Newman explains: “I was thinking about what it’s been like to make the choice of, ‘I’m a musician; this is what I do.’ I’ve always felt like when you’re a musician, you’re either a hero or zero. Before you get successful, and you’re the guy carrying around your guitar case, people just think you’re a loser, like, ‘Oh, you’re a musician huh?’ But then, all of a sudden, you have some success. And it’s like, ‘Oh, you’re awesome. Look at you. You’ve made all your dreams come true.’ I realised I didn’t really have a choice there.”
It was here that Newman hit another six. When writing the song and line in question, he was contemplating a quote by the late postmodern author William Gaddis, the man behind The Recognitions. “A great writer,” Newman says. “Somebody asked him about the writing life when he was in his 60’s or whatever, and said, ‘What’s it like to be a writer?’ And he said, ‘Well, it’s too late to be any of the things I never wanted to be, so I guess I’m doing fine.'”
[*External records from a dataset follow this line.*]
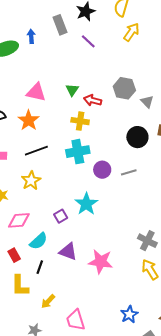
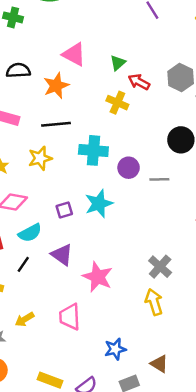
cyan cross: (78, 152) -> (93, 150), moved
yellow arrow: (48, 301) -> (25, 319), moved
pink trapezoid: (76, 320) -> (70, 317), moved

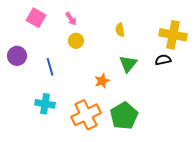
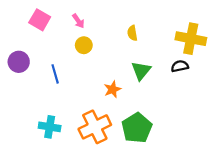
cyan cross: (45, 104) -> (50, 127), moved

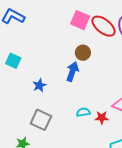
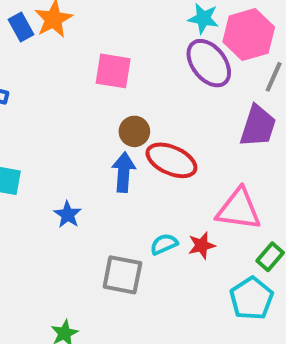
red ellipse: (104, 26) -> (171, 160), moved
gray square: (41, 120) -> (122, 275), moved

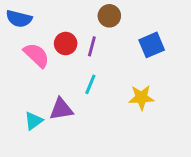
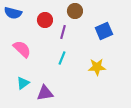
red circle: (66, 44) -> (45, 20), moved
pink semicircle: (36, 55) -> (22, 49), moved
purple triangle: (61, 109) -> (45, 93), moved

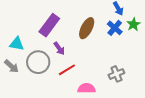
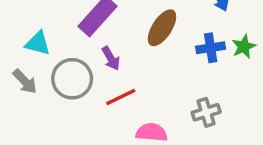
green star: (134, 24) -> (244, 47), moved
blue cross: (115, 28) -> (211, 48), moved, turned 35

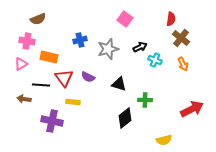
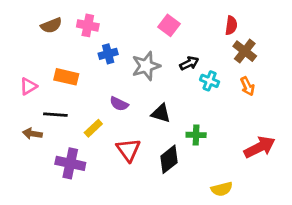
pink cross: (27, 41) -> (88, 25), moved
red triangle: (64, 78) -> (128, 150), moved
yellow rectangle: (73, 102) -> (93, 128), moved, turned -48

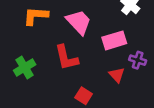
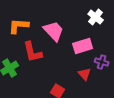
red L-shape: (66, 58) -> (33, 52), moved

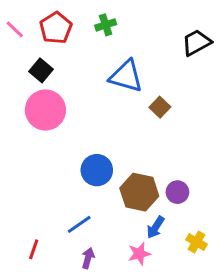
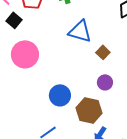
black square: (41, 70) -> (14, 20), moved
purple circle: (177, 192) -> (105, 82), moved

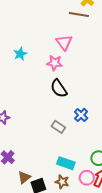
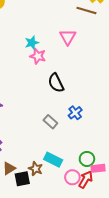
cyan star: (20, 54) -> (32, 43), moved
pink star: (55, 63) -> (38, 56), moved
brown star: (62, 182) -> (36, 169), moved

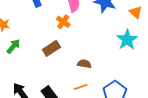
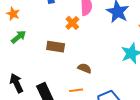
brown rectangle: (51, 48) -> (56, 47), turned 30

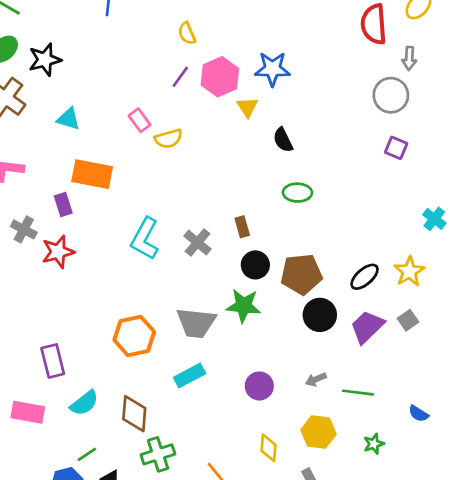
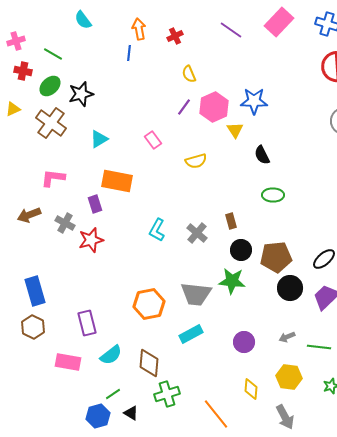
cyan triangle: (69, 119) -> (99, 139), turned -48
yellow semicircle: (169, 139) -> (196, 161), moved
cyan L-shape: (145, 239) -> (157, 230), size x0.7

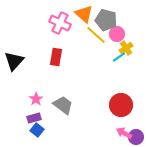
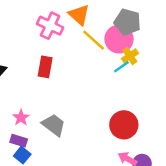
gray pentagon: (106, 20) -> (127, 22), moved
pink circle: (117, 34) -> (119, 39), size x1.5
purple rectangle: (34, 118) -> (19, 141), turned 32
Newman acknowledges that to do what he does takes “a certain amount of delusion”. In his mind, he always has to be shooting for the Pantheon. Even if he fails and ends up in the ditch every time, he’s compelled to aim as high as possible. Does this stem from natural competitiveness? No, it just seemed logical, he explains. “If you’re going to do something, you want to be the best. Even if you know you aren’t, it’s still worth going for gold. It’s like that Belle and Sebastian song, ‘Get Me Away From Here, I’m Dying’,” he says: “Nobody writes them like they used to / So it may as well be me”.
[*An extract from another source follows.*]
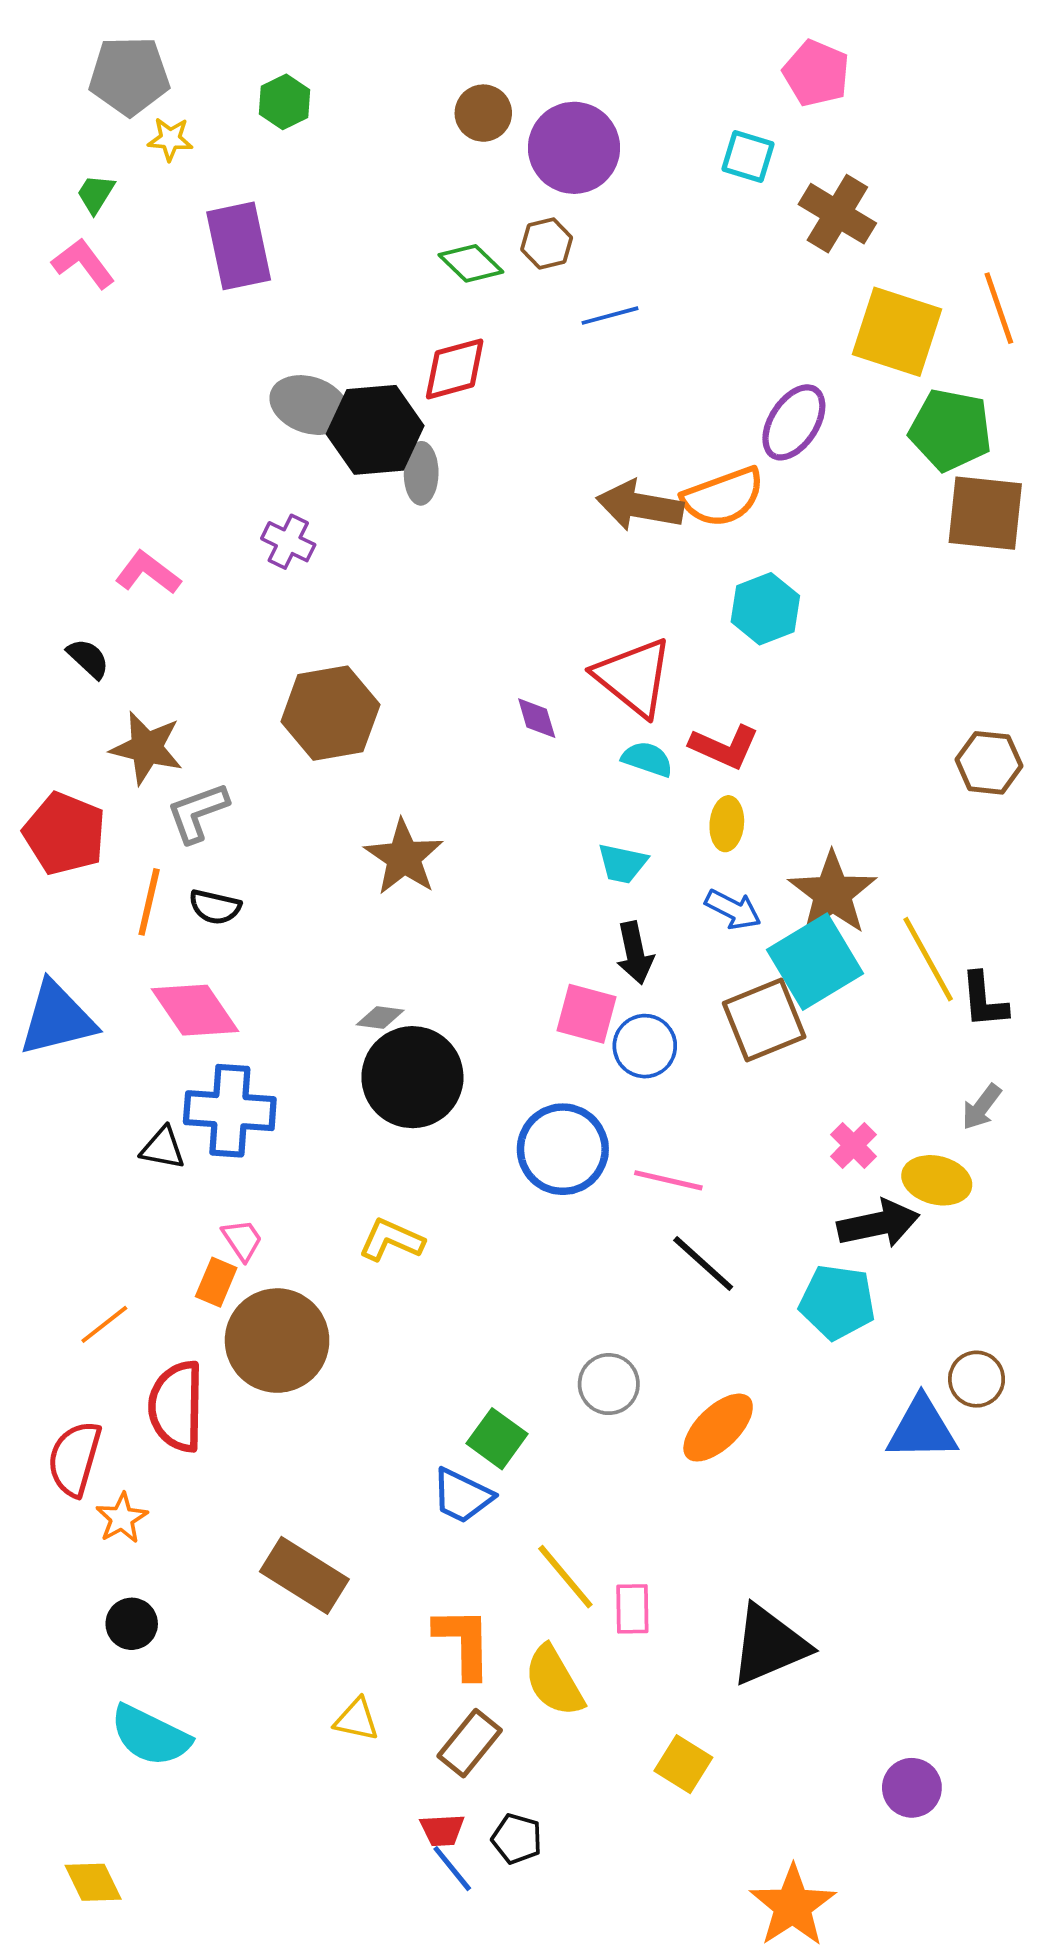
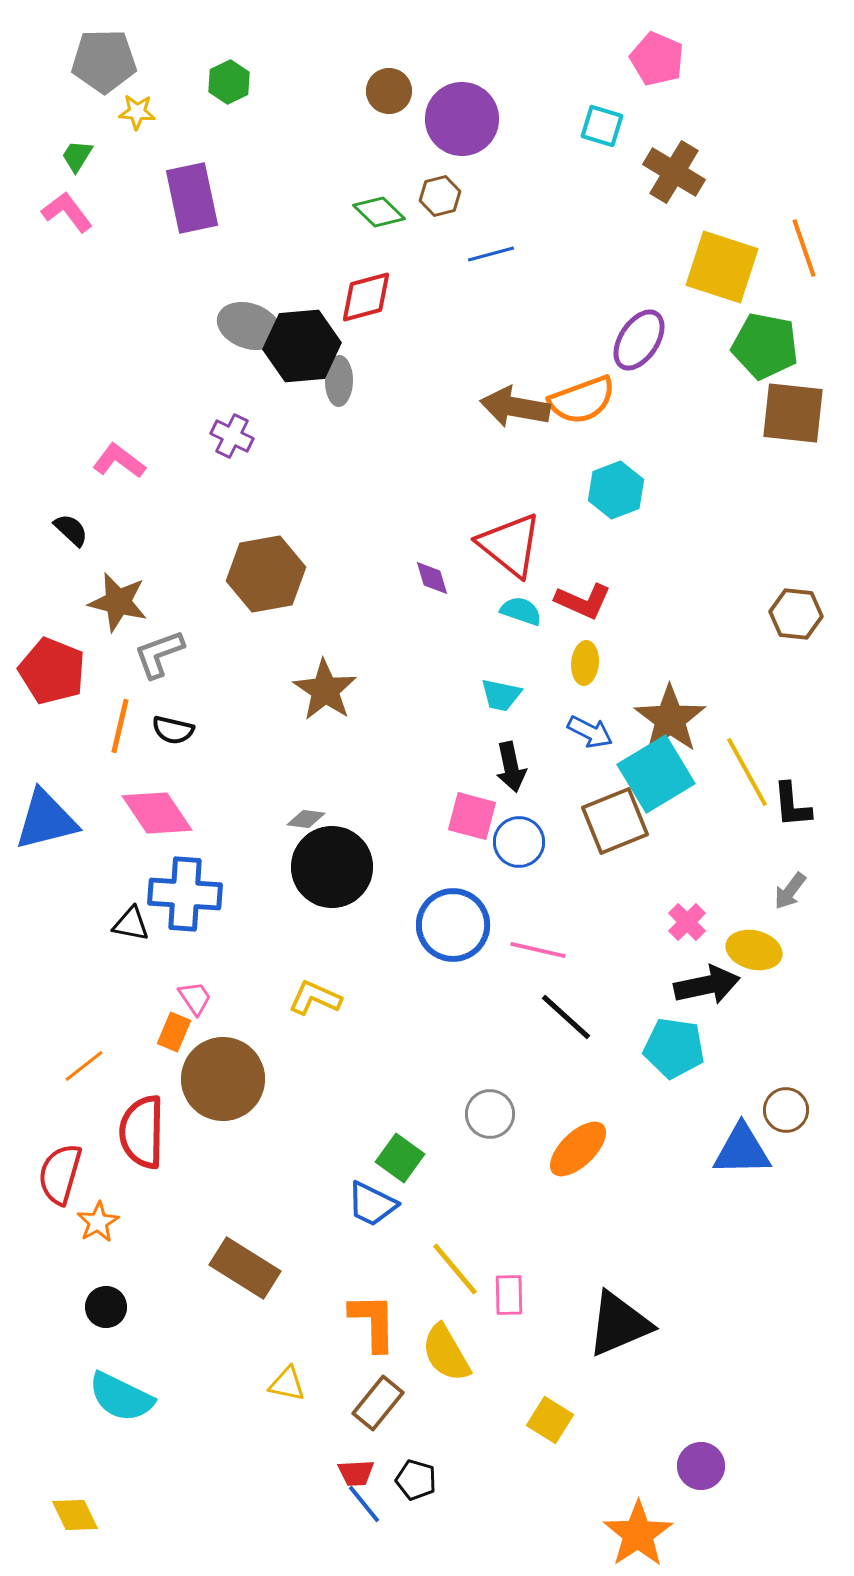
purple circle: (912, 1788) -> (701, 1466), moved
Our conversation took many twists and turns. One of the most compelling stops concerned Newman’s home in Woodstock, New York. Discussing its obvious connections to the counterculture, The New Pornographers leader painted a vivid image by explaining that he occasionally sees Steely Dan’s Donald Fagen and The Fugs’ Ed Sanders around, as well as several other big names from the era. However, things are changing there, and a new breed has come to town. Apparently, he tells me, Four Tet lives down the road. Elsewhere, Newman’s heightened familiarity with the studio was analysed, as was the role osmosis played in finding his way, as he’s “still not truly a tech guy”.
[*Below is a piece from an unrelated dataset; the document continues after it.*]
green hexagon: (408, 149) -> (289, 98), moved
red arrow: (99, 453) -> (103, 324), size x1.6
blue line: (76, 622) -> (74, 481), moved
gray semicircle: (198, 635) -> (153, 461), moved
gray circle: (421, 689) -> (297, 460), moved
So what does Continue as a Guest actually mean? In a press release, Newman talks about how the title feels very apropos for our times. It and the title track allude to not feeling part of the zeitgeist, and being happy to be separate from it, living a simple life and experiencing “a long fade out”. On the face of it, this point seems fairly bleak, regardless of Newman admitting he tends to write about sad topics. Yet, was it a throwaway comment?
Not at all. This is how Newman honestly feels. He doesn’t know if he put it well, but he thinks he always wants to make music. Although, he doesn’t want to constantly worry about the business side of things. Here, the sentiment of the title and album comes into play. It’s only about the music. It always was and always will be. This is why Newman is still incredibly cordial even after all his creative triumphs.
He concludes: “I don’t want to always worry about the career. So like, at this point in my life, I find myself being as idealistic as I’ve ever been about all things creative. I feel excited about the idea of writing more songs and improving and getting better. But there’s this whole side of it that’s also your job, and you have to figure out the business. And that’s the part where I think, ‘continue as a guest’. I’m happy to be the guy that writes songs and makes music. But you know, the whole business… The idea of fame and money, and your reputation or whatever. That part, I feel like I’m just at peace with. Let it all fall where it may, you know.”
Whilst the idea behind Continue as a Guest stems from AC Newman’s personal experiences and career, the idea of being at peace is something we could all do with hearing in such dark times. As is the latest album by The New Pornographers.